Rummel explains that during the years of 1959-1961 the death rates skyrocket far higher than the rest of Mao’s rule.  This is not due to worsening labor camp conditions instituted by Mao, but because of a nationwide famine.  The prison guards themselves were also victims of the famine as they worked far from their families, unsure whether their relatives would survive on their meager government food rations[5].  Despite this, Chang and Halliday count all labor camp deaths the same, pursuing on with their sad race for numbers, refusing to acknowledge the role of the famine in their calculation, and indeed double counting those killed by the famine (already included in the aggregate calculations described above), and those killed by the famine while in labor camps.

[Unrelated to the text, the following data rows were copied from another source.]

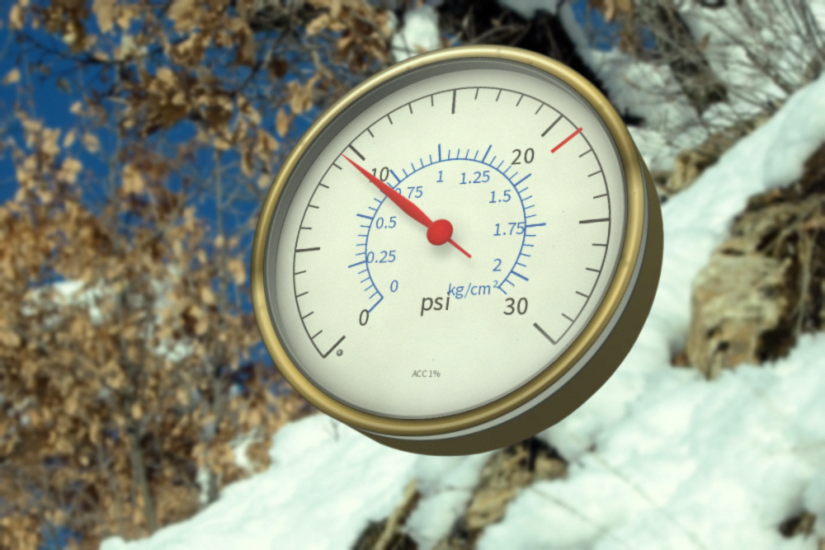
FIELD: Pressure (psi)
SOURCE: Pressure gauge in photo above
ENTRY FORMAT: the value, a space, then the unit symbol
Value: 9.5 psi
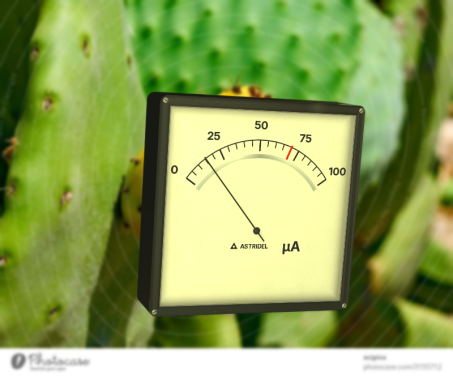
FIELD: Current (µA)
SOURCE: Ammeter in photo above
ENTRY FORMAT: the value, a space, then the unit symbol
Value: 15 µA
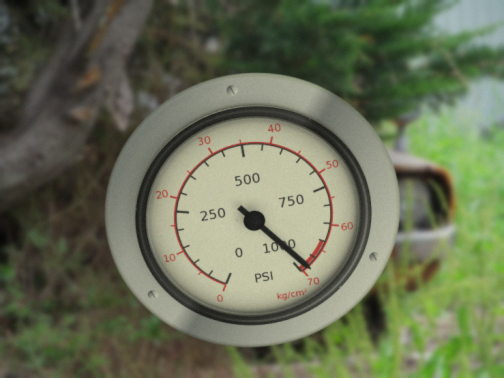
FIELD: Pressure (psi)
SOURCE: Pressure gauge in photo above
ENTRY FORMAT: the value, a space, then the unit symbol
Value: 975 psi
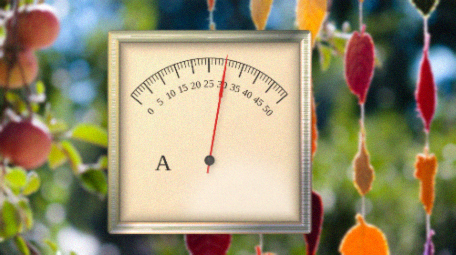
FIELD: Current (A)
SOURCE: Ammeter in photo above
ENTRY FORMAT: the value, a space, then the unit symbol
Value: 30 A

            The actual death total that Rummel comes up with for the years 1949 through 1975 varies wildly.  The low-end estimate is only 625,000, while the high-end is 48,713,000.  This represents quite a range of opinion.  The mid-range estimate of 15,000,000 is a much more conservative and plausible figure (even agreed on by Laogai activist Harry Wu), but is still a difficult number to imagine.  The human rights activist and leading labor camp researcher and critic Harry Wu estimates that the total labor reform camp population for the first forty years of the PRC was 50 million people.  His more reliable figures for the post-Mao years suggest 500,000 sentenced each year in the post-Mao years, which would suggest about 7-8 million from Mao’s death to the publication of his study.  That would leave about 43 million in labor camps under Mao.[6]  By this calculation, Chang and Halliday’s figure of 27 million deaths represents a mortality rate of 63%.  That would seem rather implausible.

The total value of Rummel’s research using assumptions, estimations, and obvious fabrications is absolutely nothing.  These numbers are little more than the educated guesses of western scholars of a country they were not even allowed access to at the time.  This might not entirely matter, but one must ask why after reviewing all this Chang and Halliday decided to add another 12 million deaths on top of Rummel’s mid-range estimate.  His math was just as good, if not even more advanced, than theirs. Why are these numbers that important at all?  If no one knows the real answer, then why should one offer a wild guess at the expense of academic integrity?  Chang and Halliday’s approach requires a belief that there is a mathematical correlation to evil.  They seem to think that adding corpses to his rule makes Mao that much more evil a person.  But how evil is 27 million deaths?  Is it any more evil than 15 million, or 625,000?  Inflating numbers for shock value is a marketing tactic, one that has worked exceedingly well for this book.  It’s broad accusations, simplistic view of Chinese politics, and creation of numbers more wildly inflated than any ever heard of in the academic community has make it the most talked about Mao biography since The Private Life of Chairman Mao.  While statistical inflation to prove a point may be perfectly acceptable to some reviewers, let those of us who actually know something of Chinese history not forget that this same method, when executed by Communist cadres, was the very reason for much of the famine of the Great Leap Forward.

 

 

Tom Worger

tworger@ucsd.edu

 

 

           

 



[1] Peng, Xizhe. “Demographic Consequences of the Great Leap Forward in China's Provinces.” Population and Development Review 13.4 (1987): 639-670. p. 645

[2] Peng p. 649

[3] Jung Chang and Jon Halliday. Mao: The Unknown Story. New York: Alfred A. Knopf, 2005 p. 325

[4] Rummel, R. J. China’s Bloody Century: Genocide and Mass Murder Since 1900. New Brunswick: Tranaction Publishers, 1991 pp. 231-232

[5] Wu, Harry. Bitter Winds: A Memoir of My Years in China’s Gulag. New York: J. Wiley, 1994 p. 103

[6] Hongda Harry Wu, Laogai – the Chinese Gulag, trans. Ted Slingerland. Boulder, Col.: Westniew Press, 1992 pp. 14-17.